The retaining ring 233 is coupled to the retaining ring conduit 243 and disposed within the polishing apparatus 230 to confine the substrate 270 within the polishing apparatus 230 when the substrate 270 is polished. The pressure applied to the retaining ring 233 is formed in a manner similar to that described in connection with the membrane 231. The pressure applied to the retaining ring 233 effectively confines the substrate 270 in the polishing apparatus 230. The positioning of the enclosure 250, the fluid interface membrane 255, the ultrasonic device 260 and the ultrasonic membrane 265 on or in the retaining ring conduit 243, for example, can be similar to that set forth in connection with the membrane conduit 241. Detailed descriptions are not repeated.
An inner tube 235 is provided to control the profile of the substrate 270 when the substrate 270 is being polished. The pressure transmitted through the inner tube 235 is formed by the same mechanism described in connection with the membrane 231. The pressure received by the inner tube 235 applies a downward force on the backside of the substrate 270 so that the substrate 270 can be polished by the pad 285 on the platen 280. The configuration of the enclosure 250, the fluid interface membrane 255, the ultrasonic device 260 and the ultrasonic membrane 265 on or in the inner tube conduit 245, for example, can be similar to that set forth in connection with the membrane conduit 241. Detailed descriptions are not repeated. Based on the description set forth above, one of ordinary skill in the art can readily combine the conduits 241, 243 and 245, fluid interface membranes 255, membranes 265, ultrasonic devices 260, membrane 231, retaining ring 253 and inner tube 255 to form a desired polishing apparatus.

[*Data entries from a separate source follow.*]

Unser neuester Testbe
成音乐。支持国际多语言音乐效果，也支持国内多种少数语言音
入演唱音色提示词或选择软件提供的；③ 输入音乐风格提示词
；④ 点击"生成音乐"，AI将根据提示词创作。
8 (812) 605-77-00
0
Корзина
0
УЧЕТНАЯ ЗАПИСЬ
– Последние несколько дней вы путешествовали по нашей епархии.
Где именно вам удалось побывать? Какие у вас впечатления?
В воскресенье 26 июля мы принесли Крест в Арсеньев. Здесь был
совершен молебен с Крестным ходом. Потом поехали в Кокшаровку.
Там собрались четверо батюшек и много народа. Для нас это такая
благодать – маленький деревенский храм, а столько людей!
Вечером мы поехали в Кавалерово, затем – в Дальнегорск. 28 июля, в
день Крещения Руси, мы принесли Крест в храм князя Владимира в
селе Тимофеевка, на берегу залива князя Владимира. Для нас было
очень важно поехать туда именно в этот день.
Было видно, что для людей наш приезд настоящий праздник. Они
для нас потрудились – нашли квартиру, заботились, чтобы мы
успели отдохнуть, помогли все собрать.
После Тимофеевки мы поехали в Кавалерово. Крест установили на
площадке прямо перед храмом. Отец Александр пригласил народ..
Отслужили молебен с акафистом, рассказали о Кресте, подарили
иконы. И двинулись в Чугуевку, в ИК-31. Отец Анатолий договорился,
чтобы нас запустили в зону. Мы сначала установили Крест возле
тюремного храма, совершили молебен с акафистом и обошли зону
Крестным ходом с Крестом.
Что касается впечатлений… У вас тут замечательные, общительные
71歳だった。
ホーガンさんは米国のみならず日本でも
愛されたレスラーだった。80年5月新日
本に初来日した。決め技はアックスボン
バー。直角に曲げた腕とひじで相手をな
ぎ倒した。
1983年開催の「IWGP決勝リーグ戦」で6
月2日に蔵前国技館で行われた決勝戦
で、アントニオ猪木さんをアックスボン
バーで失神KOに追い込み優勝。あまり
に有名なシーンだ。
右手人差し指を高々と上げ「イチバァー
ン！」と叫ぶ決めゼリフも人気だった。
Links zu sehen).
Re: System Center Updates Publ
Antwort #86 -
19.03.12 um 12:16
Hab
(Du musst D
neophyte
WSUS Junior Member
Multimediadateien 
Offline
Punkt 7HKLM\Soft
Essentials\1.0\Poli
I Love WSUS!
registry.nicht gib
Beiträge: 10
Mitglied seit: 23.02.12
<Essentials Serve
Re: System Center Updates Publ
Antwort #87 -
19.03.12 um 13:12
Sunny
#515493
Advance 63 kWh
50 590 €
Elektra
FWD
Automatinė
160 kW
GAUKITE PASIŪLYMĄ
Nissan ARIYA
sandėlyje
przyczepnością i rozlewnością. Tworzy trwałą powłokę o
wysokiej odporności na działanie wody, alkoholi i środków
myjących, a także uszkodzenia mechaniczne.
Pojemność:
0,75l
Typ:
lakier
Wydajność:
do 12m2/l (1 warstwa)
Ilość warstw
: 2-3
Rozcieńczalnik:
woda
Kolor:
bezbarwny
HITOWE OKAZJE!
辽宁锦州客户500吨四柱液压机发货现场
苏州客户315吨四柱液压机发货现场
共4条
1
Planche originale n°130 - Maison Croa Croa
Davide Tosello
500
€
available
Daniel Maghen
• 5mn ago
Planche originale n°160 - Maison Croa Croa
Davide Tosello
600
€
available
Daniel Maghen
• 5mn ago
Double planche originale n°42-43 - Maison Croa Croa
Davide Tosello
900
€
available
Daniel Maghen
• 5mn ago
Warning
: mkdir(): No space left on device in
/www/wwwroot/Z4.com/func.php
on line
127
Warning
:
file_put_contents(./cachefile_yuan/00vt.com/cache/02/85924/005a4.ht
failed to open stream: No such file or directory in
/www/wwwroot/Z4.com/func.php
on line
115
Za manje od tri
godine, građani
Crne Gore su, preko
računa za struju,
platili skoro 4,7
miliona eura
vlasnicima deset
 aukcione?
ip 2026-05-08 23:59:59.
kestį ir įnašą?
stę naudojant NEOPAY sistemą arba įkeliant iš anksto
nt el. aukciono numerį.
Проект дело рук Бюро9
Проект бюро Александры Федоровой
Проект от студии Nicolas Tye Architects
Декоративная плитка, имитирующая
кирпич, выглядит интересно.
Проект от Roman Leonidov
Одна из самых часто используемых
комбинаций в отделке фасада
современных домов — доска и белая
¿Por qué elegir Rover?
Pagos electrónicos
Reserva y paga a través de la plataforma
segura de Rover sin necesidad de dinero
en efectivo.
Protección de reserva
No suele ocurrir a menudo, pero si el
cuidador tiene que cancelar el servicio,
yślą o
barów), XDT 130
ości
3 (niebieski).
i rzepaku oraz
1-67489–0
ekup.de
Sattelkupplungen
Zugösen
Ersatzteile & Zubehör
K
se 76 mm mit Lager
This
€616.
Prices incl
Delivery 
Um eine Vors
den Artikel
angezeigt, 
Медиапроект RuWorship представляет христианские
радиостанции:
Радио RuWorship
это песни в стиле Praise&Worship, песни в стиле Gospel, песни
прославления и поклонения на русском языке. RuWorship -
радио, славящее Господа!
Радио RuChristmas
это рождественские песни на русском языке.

Although examples are described above in which the apparatus is used to control a downward force exerted by the wafer against the polishing head, one of ordinary skill can readily use the techniques described above to control an upward force exerted by the polishing head against the wafer. Similarly, although examples are described above in which the ultrasonic transducer transmits vibrations to the polishing head by way of the fluid, in other embodiments, the transducer transmits vibrations directly to the polishing head 230 or the platen 280, or to the platen 280 by way of a fluid conduit (not shown). In further embodiments, the ultrasonic transducer transmits vibrations to the polishing slurry used between the wafer and the polishing pad.
Although the present invention has been described in terms of exemplary embodiments, it is not limited thereto. Rather, the appended claims should be constructed broadly to include other variants and embodiments of the invention which may be made by those skilled in the field of this art without departing from the scope and range of equivalents of the invention.